The other interesting piece in the analyst call was that the management indicated that if 99acres displays 100% growth (compared to the previous year) in H2 as it has in H1 then it should break even in Q4 of this financial year.
Now if the recession doesnt get really deep and Naukri is OK and at the same time 99acres, which is currently absorbing considerable investment, breaks even - then in Q4 the profits could actually climb.
However it is hard to predict given the volatility in the environment.
The question is not about encouraging them or not. It is also not about whether they are smart or not.
I just made the point that Info Edge management gave a full year revenue growth estimate of 35% to 50% after the 1st quarter and in just 3 months (in spite of all indicators pointing to slowing economy in July itself), churned out 24% revenue growth with negative profit growth. That's disappointing.
It is understandable that the market is slowing down but the hiring plans of companies don't swing with sensex and it was surprising that they couldn't see this coming (or were they just holding back giving the bad news to investors)

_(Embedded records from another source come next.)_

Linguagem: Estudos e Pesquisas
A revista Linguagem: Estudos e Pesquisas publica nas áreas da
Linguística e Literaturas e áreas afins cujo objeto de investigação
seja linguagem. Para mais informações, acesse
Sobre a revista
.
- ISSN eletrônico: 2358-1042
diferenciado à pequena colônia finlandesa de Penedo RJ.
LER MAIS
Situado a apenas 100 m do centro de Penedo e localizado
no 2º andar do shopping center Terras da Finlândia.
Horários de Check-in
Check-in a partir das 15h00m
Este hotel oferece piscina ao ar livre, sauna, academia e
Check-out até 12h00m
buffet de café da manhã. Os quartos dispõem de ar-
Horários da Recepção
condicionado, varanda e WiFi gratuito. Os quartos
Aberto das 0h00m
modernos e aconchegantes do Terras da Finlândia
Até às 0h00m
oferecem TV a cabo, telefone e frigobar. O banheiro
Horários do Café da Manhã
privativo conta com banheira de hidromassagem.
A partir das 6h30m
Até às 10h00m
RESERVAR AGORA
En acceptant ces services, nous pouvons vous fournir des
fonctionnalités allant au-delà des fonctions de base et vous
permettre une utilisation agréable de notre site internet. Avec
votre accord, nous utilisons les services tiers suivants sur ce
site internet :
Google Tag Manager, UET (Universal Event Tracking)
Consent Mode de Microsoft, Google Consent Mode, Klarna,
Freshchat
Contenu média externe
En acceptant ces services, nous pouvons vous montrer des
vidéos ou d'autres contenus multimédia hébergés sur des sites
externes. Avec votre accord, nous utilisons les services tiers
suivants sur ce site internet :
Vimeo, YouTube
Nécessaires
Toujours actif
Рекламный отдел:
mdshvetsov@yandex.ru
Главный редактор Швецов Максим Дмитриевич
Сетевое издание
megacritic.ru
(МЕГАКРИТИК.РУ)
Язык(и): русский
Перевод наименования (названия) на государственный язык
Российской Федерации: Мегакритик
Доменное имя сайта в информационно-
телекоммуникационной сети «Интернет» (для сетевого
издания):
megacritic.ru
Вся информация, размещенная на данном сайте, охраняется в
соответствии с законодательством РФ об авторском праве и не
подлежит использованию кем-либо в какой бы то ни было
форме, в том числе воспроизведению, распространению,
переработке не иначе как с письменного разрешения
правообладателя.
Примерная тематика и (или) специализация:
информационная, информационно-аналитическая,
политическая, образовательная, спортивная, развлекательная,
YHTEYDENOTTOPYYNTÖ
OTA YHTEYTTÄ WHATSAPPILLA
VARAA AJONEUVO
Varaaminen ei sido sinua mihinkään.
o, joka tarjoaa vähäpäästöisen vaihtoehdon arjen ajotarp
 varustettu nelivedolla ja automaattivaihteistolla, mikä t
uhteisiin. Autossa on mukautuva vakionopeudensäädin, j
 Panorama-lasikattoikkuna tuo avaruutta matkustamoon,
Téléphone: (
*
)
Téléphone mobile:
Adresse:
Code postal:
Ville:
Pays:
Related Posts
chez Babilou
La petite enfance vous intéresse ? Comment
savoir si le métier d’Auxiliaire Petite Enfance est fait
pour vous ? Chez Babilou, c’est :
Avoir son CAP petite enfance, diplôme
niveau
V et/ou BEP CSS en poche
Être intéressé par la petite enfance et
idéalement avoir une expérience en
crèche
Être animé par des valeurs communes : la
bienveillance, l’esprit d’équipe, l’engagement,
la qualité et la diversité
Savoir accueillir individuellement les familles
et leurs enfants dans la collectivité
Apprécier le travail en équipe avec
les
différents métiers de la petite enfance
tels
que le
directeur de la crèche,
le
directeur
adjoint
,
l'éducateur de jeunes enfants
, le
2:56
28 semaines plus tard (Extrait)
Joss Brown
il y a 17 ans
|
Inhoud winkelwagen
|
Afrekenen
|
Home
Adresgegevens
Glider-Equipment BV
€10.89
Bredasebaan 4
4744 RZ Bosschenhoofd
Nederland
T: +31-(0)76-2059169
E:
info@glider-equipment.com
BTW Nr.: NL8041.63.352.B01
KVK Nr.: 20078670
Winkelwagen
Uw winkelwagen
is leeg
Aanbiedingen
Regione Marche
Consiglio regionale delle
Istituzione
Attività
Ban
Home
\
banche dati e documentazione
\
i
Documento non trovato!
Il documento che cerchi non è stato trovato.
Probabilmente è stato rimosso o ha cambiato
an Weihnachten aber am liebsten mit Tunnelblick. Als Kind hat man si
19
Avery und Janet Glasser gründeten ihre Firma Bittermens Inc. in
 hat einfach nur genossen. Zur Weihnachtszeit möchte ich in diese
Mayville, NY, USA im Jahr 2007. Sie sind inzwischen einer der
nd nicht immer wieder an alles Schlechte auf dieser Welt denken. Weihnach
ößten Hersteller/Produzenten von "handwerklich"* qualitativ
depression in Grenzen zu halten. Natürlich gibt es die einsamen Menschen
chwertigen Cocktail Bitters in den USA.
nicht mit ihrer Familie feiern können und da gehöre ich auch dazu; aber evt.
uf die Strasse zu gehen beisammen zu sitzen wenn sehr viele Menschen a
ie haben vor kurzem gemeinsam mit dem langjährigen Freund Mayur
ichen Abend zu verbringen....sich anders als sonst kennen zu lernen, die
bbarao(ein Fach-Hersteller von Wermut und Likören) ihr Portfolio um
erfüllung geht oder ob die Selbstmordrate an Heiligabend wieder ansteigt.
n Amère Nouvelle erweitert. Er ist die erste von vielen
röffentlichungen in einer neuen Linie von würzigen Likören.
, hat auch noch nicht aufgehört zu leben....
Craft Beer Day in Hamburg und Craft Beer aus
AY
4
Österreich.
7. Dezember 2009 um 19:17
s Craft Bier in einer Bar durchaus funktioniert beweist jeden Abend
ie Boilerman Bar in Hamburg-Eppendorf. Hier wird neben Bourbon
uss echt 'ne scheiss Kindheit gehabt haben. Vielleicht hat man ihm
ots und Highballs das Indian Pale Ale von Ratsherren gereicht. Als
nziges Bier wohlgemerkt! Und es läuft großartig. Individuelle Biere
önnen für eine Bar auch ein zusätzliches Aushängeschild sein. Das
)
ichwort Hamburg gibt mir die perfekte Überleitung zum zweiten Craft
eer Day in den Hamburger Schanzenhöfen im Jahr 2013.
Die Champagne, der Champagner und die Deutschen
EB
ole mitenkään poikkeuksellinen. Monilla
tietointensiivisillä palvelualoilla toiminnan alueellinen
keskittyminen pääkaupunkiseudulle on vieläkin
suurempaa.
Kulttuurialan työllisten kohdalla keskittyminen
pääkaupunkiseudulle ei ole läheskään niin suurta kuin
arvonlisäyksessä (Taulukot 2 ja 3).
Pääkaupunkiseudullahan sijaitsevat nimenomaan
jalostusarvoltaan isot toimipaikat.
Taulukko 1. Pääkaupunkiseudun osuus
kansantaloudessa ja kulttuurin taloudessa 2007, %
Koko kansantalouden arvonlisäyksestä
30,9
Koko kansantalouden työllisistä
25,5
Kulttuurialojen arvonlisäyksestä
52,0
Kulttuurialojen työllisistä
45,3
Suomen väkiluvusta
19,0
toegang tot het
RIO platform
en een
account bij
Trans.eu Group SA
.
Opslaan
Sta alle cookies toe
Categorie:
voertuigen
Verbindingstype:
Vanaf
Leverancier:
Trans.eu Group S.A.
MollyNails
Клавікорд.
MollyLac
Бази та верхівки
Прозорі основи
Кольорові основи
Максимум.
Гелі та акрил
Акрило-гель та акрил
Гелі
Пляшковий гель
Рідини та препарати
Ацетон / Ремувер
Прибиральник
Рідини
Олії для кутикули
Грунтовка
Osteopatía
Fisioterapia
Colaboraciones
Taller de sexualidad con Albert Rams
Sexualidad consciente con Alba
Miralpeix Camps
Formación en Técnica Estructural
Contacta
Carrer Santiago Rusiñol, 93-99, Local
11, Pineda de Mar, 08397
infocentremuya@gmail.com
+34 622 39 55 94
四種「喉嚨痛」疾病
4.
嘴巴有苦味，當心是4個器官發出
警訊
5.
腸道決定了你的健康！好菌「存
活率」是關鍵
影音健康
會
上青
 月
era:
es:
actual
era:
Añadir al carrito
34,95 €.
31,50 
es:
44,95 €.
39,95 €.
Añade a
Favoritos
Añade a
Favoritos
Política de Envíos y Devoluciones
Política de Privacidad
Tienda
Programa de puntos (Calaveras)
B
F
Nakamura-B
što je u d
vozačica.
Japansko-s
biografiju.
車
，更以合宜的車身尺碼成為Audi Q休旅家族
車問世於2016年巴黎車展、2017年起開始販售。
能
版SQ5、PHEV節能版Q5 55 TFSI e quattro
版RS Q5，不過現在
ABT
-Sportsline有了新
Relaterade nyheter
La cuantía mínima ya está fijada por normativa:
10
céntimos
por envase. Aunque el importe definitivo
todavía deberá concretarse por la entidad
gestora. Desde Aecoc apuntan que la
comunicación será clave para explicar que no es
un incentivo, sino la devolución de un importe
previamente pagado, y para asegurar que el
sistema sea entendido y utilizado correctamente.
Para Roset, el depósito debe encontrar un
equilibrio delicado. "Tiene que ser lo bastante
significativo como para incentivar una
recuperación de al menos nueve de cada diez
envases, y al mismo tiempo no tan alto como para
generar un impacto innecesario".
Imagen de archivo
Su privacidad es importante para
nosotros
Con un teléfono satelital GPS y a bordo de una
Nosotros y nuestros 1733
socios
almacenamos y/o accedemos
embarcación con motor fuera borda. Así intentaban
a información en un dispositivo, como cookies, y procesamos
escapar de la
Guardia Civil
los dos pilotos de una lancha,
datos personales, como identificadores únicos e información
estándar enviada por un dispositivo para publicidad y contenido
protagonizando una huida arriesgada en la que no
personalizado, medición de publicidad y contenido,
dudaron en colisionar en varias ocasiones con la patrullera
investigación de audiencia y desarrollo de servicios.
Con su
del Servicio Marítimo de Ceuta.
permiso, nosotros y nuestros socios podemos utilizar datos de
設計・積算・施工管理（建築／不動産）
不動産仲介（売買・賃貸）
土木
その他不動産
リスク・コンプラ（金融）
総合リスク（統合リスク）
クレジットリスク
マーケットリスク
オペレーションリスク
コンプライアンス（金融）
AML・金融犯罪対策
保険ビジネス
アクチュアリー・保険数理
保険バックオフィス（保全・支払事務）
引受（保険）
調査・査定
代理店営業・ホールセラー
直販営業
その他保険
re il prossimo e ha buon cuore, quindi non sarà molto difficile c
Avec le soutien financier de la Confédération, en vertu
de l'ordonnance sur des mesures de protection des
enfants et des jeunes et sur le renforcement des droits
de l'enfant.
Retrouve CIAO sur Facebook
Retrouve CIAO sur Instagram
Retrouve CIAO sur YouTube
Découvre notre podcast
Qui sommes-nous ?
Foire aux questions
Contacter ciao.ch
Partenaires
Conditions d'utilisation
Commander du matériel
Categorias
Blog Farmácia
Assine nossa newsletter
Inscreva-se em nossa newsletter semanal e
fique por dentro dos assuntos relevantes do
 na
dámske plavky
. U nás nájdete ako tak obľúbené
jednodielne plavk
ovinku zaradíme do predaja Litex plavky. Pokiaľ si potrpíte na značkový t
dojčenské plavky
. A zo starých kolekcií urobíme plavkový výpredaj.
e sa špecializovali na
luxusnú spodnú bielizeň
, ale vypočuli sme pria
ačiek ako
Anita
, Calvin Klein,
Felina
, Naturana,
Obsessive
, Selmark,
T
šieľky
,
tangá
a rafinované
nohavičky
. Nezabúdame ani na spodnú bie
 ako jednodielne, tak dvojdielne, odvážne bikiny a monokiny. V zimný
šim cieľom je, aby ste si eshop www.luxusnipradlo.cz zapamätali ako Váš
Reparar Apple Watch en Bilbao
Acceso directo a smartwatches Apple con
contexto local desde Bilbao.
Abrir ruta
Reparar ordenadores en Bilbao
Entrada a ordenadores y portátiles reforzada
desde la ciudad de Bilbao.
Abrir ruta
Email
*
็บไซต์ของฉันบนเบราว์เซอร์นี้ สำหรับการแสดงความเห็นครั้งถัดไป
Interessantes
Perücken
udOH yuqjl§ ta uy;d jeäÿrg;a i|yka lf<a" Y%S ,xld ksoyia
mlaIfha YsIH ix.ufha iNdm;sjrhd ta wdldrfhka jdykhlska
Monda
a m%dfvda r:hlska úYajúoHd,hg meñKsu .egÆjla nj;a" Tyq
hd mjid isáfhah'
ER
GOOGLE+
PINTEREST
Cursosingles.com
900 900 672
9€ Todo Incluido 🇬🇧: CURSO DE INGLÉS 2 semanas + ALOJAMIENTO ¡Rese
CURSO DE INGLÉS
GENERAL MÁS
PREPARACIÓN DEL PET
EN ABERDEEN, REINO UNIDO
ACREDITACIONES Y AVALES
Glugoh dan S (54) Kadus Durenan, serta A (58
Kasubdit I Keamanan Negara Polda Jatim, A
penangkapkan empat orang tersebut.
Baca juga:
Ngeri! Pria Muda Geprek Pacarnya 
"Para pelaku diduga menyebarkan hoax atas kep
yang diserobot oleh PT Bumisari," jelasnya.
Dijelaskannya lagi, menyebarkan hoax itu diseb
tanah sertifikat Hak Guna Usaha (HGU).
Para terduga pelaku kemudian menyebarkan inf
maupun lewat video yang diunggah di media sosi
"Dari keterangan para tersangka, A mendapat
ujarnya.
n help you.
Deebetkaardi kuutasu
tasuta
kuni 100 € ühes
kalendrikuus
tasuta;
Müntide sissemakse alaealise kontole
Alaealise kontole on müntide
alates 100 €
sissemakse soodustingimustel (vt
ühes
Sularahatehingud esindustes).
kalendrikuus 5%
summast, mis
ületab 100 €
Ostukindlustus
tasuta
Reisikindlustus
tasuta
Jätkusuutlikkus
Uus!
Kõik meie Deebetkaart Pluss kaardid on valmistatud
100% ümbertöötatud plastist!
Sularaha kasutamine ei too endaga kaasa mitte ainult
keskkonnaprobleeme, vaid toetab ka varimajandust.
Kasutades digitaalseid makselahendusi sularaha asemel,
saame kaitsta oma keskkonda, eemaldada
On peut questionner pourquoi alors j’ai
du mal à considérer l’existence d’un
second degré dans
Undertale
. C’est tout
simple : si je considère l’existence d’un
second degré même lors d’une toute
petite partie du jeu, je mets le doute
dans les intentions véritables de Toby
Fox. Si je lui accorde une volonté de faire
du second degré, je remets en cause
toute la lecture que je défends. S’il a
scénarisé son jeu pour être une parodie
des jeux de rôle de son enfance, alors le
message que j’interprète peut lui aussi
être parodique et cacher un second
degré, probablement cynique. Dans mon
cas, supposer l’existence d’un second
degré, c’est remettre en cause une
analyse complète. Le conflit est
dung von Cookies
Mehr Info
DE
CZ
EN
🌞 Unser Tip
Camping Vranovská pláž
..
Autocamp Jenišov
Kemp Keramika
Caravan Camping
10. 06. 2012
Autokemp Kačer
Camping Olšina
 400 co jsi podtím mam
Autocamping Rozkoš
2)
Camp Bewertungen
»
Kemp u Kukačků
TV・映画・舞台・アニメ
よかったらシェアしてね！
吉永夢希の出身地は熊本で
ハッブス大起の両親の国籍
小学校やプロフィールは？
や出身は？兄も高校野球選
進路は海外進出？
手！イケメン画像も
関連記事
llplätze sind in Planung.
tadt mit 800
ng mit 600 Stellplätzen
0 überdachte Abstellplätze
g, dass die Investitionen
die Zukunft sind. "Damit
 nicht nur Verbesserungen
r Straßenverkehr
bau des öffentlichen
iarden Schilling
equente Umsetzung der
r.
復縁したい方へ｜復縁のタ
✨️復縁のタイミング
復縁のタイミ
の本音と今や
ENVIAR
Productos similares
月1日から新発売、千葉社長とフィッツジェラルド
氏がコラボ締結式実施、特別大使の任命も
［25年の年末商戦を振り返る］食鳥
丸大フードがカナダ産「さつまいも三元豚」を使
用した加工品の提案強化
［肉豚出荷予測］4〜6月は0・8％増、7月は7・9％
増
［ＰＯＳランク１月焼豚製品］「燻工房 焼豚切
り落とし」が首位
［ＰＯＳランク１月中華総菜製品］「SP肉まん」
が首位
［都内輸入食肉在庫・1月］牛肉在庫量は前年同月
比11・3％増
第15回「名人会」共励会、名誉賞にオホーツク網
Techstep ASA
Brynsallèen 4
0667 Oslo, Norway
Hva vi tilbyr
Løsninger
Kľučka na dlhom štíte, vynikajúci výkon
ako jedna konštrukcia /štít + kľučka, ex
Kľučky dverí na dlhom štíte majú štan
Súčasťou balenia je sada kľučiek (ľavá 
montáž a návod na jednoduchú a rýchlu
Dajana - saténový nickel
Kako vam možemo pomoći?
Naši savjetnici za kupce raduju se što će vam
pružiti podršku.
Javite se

Realistically speaking, during the next 2 years, Info Edge will see a 20 -25% decline in revenue and a 70-75% drop in profit.
Guest,
Please index the growth to the turbulent economy. I believe Info Edge is a very smart company. They have invested in businesses smartly and have grown their brands well. I am sure they are one of the only internet companies, that have the capability, management and funds to sail through the tough times ahead.
Another Guest.
I think Infoedge is the only internet company from India which is profitable. And they have all there businesses around online classifieds model. Which may be effected in slowdown but will do very good in long run. And we should encourage companies like these.
Revenue growth 24%, Expenses growth 37%, Profit from operations actually declined by 9%. With further slow-down in revenue, the profit will certainly look a lot worse.
No surprise that their results disappointed. Just 3 months ago, this management was forecasting full year growth of 35% to 50%. Fooling the investors? Not for long!
They mentioned the growth of 99acres (90%) and Jeevansathi(40%) which have a small base. If you read between the lines, the growth rate of Naukri is essentially zero.
This won't get any better. Their costs will remain the same in the downturn and the profit growth (which was close to zero% during July-Sept) will soon become negative.
For the next 2 years, it is good to avoid these companies which have been overhyped.
If somebody can make profit in this market then they must be very good. Keep up the good work. We need companies like these to fight the slow down and continue the Indian Growth story.